Solía recordarte por costumbre

Por Señorita V.

 

Solía recordarte por costumbre; solía recostarme y recordar el momento en el que te reunías conmigo en mi cama. El momento en que una mano decidida subía por mi muslo y alcanzaba mis pechos para entonces quitarme el camisón casi de un movimiento. Y tu pene estaba durísimo. Rodábamos entre sábanas y o ansiaba el momento en que me penetraras.

 

Más tarde caía en cuenta de que estaba sola, que te habías marchado y entonces, una noche, empecé a tocarme y descubrí la potencia de mis dedos, la precisión de su tacto y el placer que nunca me hiciste sentir.  De esas noches me quedan las ansias de ser poseída, pero prefiero imaginar y saciarme sola.

 

Hoy pasaste por mi casa, no me interesa tu presencia. Te regalo este poema, es todo lo que tengo para ti.

Atte. Señorita V.

 

 

La balada de la masturbadora solitaria

Anne Sexton

 

 

El final de la aventura es siempre la muerte.

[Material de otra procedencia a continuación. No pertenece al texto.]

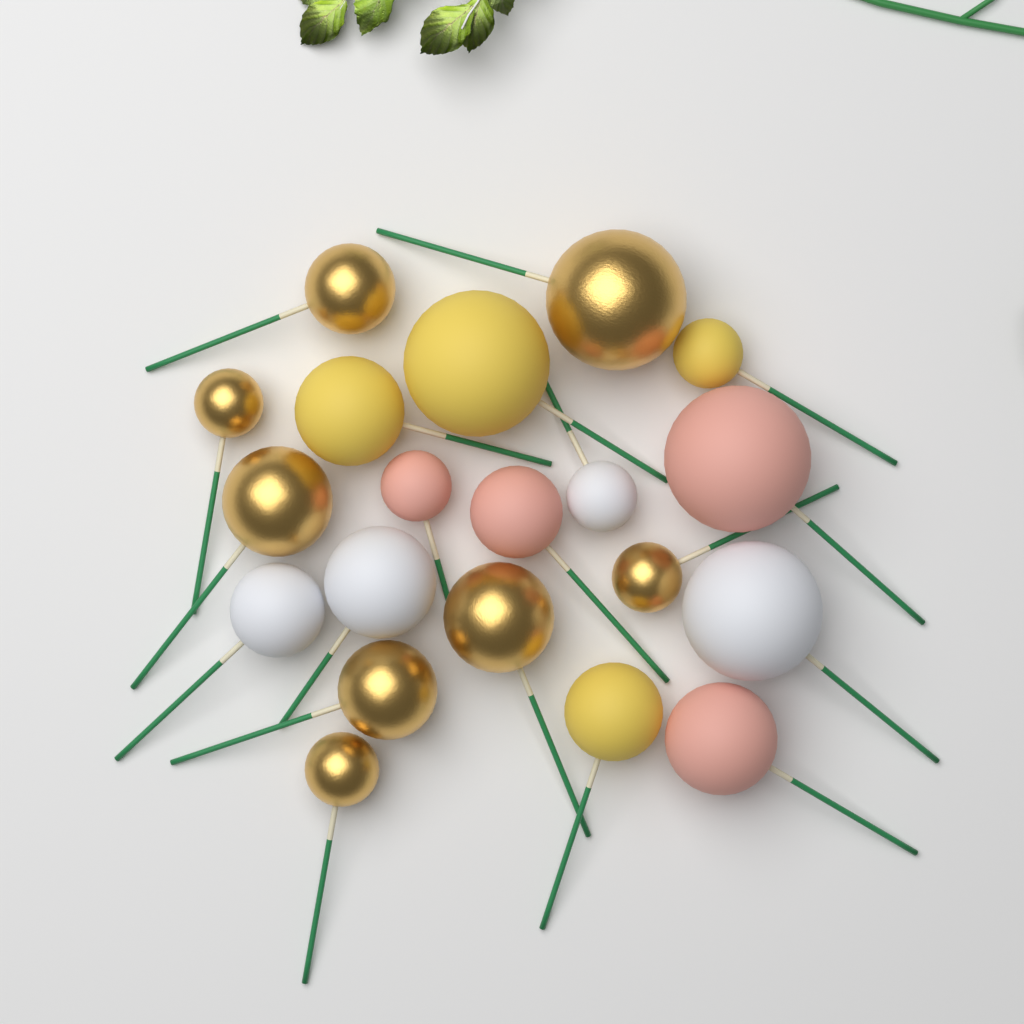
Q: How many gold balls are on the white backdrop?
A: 8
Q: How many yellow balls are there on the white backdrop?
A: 4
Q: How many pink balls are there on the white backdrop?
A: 4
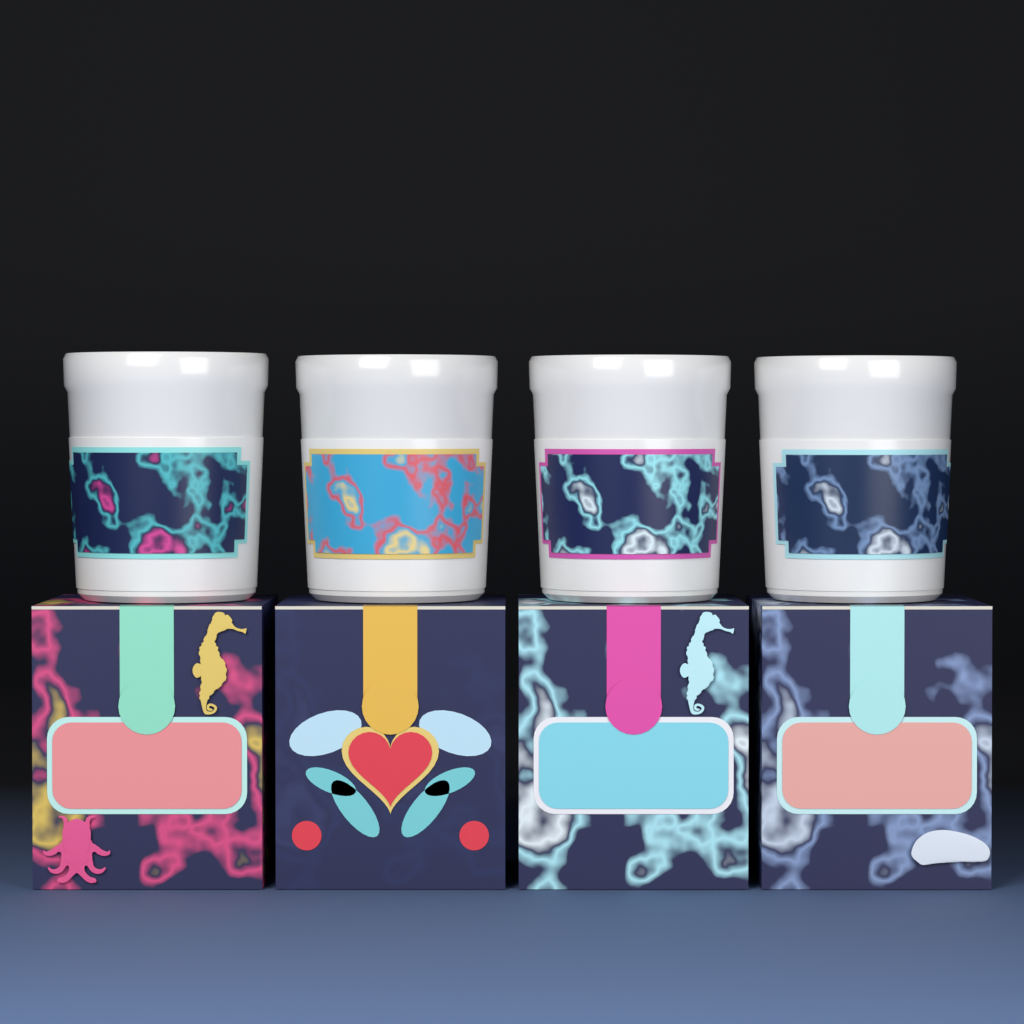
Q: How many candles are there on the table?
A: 4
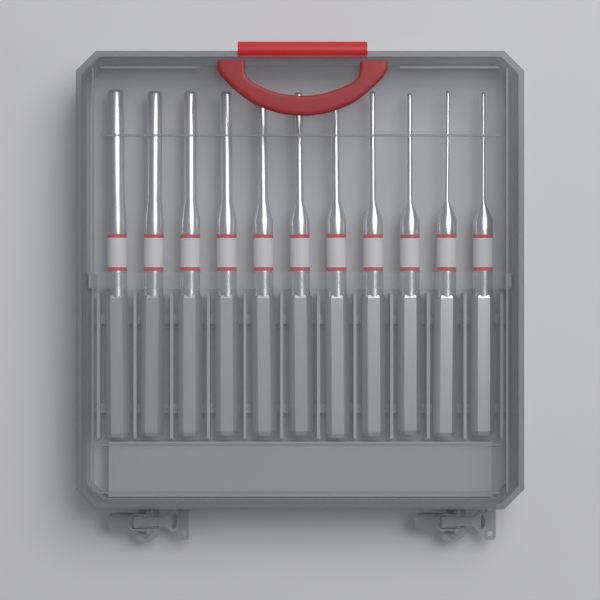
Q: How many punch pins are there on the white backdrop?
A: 11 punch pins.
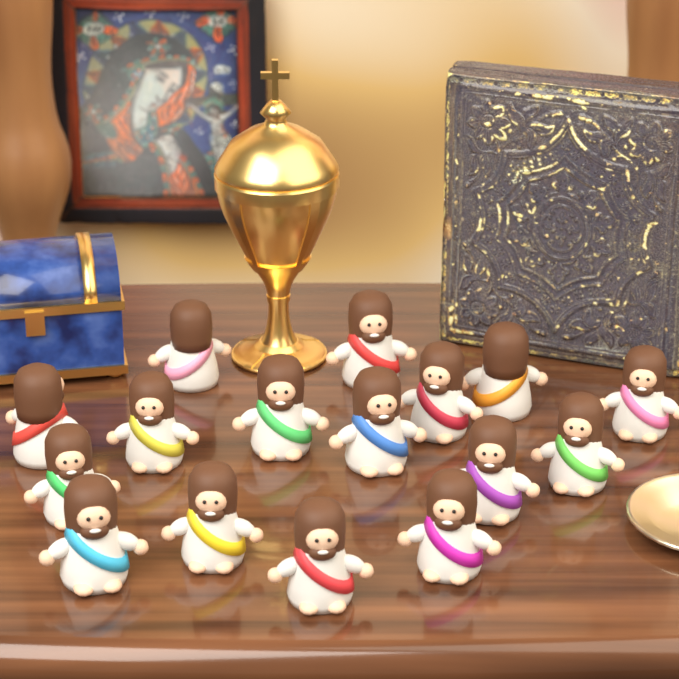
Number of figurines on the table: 16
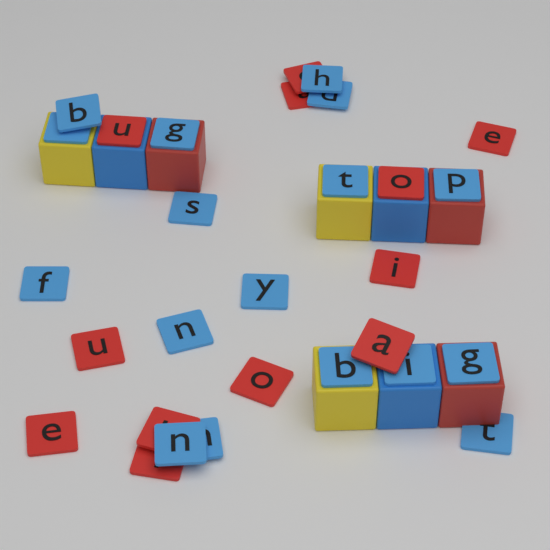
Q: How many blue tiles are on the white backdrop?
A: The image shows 17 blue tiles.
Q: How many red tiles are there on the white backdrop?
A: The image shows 12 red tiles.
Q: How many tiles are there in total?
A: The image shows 29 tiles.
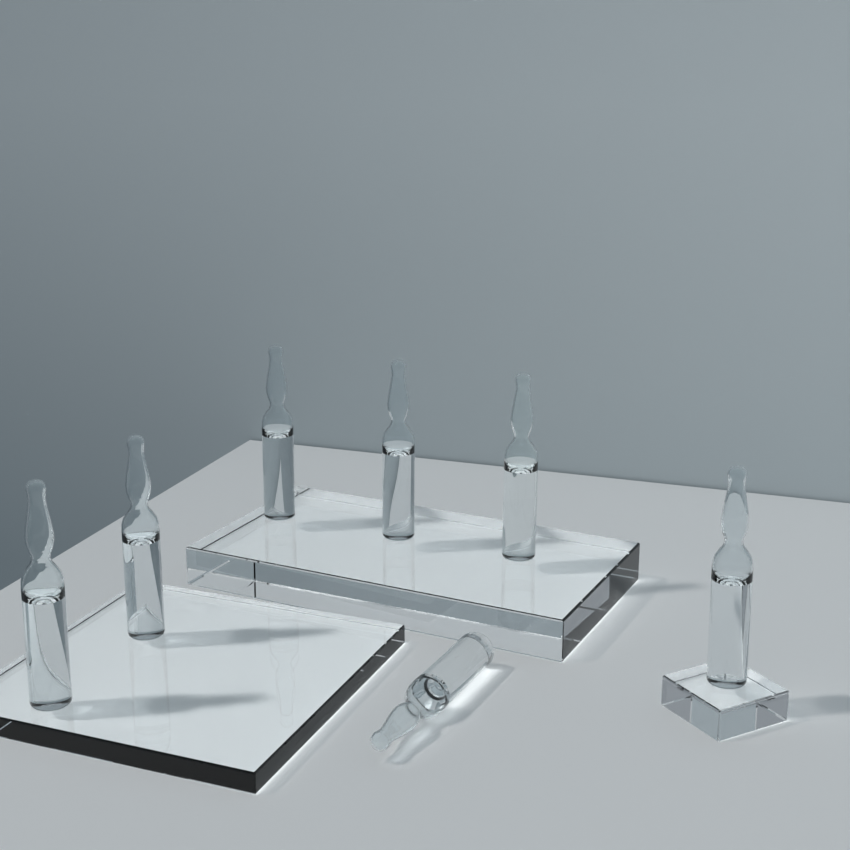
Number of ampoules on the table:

Ella es mi taller. Ojo resbaladizo,

Fuera de la tribu de mí misma mi aliento

te encuentra ausente. Horrorizo

a aquellos que están cerca. Estoy saciada.

De noche, sola, desposo la cama.

 

Dedo a dedo, ahora es mía.
Ella no está lejos. Ella es mi encuentro.
La sacudo como a una campana. Me reclino en la enramada donde tú solías montarla.
Me tomaste prestada sobre las sábanas floridas.
De noche, sola, desposo la cama.

 

Toma, por ejemplo, esta noche, amor mío,

en la que todas las parejas juntan

con gritos compartidos, debajo, arriba,

el abundante dos en esponja y pluma,

arrodillándose y empujando, cabeza con cabeza.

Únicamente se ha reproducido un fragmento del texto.